(Data listing)

********

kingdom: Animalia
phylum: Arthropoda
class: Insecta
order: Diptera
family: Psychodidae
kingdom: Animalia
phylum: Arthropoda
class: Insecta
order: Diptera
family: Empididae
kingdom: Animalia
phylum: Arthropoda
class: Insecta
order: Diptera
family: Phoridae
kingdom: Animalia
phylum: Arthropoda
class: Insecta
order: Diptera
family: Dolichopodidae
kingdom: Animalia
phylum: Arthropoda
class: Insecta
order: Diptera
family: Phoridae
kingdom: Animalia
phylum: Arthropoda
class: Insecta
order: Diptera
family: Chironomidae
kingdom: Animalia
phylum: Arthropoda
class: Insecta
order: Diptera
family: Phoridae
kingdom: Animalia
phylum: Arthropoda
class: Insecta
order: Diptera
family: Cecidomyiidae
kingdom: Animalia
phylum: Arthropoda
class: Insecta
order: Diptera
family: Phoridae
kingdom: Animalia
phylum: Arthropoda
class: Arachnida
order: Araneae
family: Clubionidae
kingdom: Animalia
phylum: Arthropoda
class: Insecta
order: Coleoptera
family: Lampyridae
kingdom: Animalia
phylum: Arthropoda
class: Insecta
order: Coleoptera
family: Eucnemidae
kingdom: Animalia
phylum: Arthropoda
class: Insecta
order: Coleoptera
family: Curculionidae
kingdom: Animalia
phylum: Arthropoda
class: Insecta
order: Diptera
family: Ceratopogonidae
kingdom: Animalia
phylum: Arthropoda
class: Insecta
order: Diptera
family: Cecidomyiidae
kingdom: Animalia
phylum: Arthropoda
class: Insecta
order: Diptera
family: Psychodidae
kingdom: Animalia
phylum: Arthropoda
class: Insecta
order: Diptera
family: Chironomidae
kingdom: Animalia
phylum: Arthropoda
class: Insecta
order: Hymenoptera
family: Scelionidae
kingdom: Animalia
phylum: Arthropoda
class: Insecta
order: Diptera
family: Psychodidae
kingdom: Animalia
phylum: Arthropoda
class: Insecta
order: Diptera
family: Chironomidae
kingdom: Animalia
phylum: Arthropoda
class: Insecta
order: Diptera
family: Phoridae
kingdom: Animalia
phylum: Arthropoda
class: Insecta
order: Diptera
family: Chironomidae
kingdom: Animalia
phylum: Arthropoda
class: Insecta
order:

********

(To do)
Copy out the kingdom, phylum, class, order and family lines for every row above, keeping each line word for word and in the same order.

(Full solution)
kingdom: Animalia
phylum: Arthropoda
class: Insecta
order: Diptera
family: Psychodidae
kingdom: Animalia
phylum: Arthropoda
class: Insecta
order: Diptera
family: Empididae
kingdom: Animalia
phylum: Arthropoda
class: Insecta
order: Diptera
family: Phoridae
kingdom: Animalia
phylum: Arthropoda
class: Insecta
order: Diptera
family: Dolichopodidae
kingdom: Animalia
phylum: Arthropoda
class: Insecta
order: Diptera
family: Phoridae
kingdom: Animalia
phylum: Arthropoda
class: Insecta
order: Diptera
family: Chironomidae
kingdom: Animalia
phylum: Arthropoda
class: Insecta
order: Diptera
family: Phoridae
kingdom: Animalia
phylum: Arthropoda
class: Insecta
order: Diptera
family: Cecidomyiidae
kingdom: Animalia
phylum: Arthropoda
class: Insecta
order: Diptera
family: Phoridae
kingdom: Animalia
phylum: Arthropoda
class: Arachnida
order: Araneae
family: Clubionidae
kingdom: Animalia
phylum: Arthropoda
class: Insecta
order: Coleoptera
family: Lampyridae
kingdom: Animalia
phylum: Arthropoda
class: Insecta
order: Coleoptera
family: Eucnemidae
kingdom: Animalia
phylum: Arthropoda
class: Insecta
order: Coleoptera
family: Curculionidae
kingdom: Animalia
phylum: Arthropoda
class: Insecta
order: Diptera
family: Ceratopogonidae
kingdom: Animalia
phylum: Arthropoda
class: Insecta
order: Diptera
family: Cecidomyiidae
kingdom: Animalia
phylum: Arthropoda
class: Insecta
order: Diptera
family: Psychodidae
kingdom: Animalia
phylum: Arthropoda
class: Insecta
order: Diptera
family: Chironomidae
kingdom: Animalia
phylum: Arthropoda
class: Insecta
order: Hymenoptera
family: Scelionidae
kingdom: Animalia
phylum: Arthropoda
class: Insecta
order: Diptera
family: Psychodidae
kingdom: Animalia
phylum: Arthropoda
class: Insecta
order: Diptera
family: Chironomidae
kingdom: Animalia
phylum: Arthropoda
class: Insecta
order: Diptera
family: Phoridae
kingdom: Animalia
phylum: Arthropoda
class: Insecta
order: Diptera
family: Chironomidae
kingdom: Animalia
phylum: Arthropoda
class: Insecta
order:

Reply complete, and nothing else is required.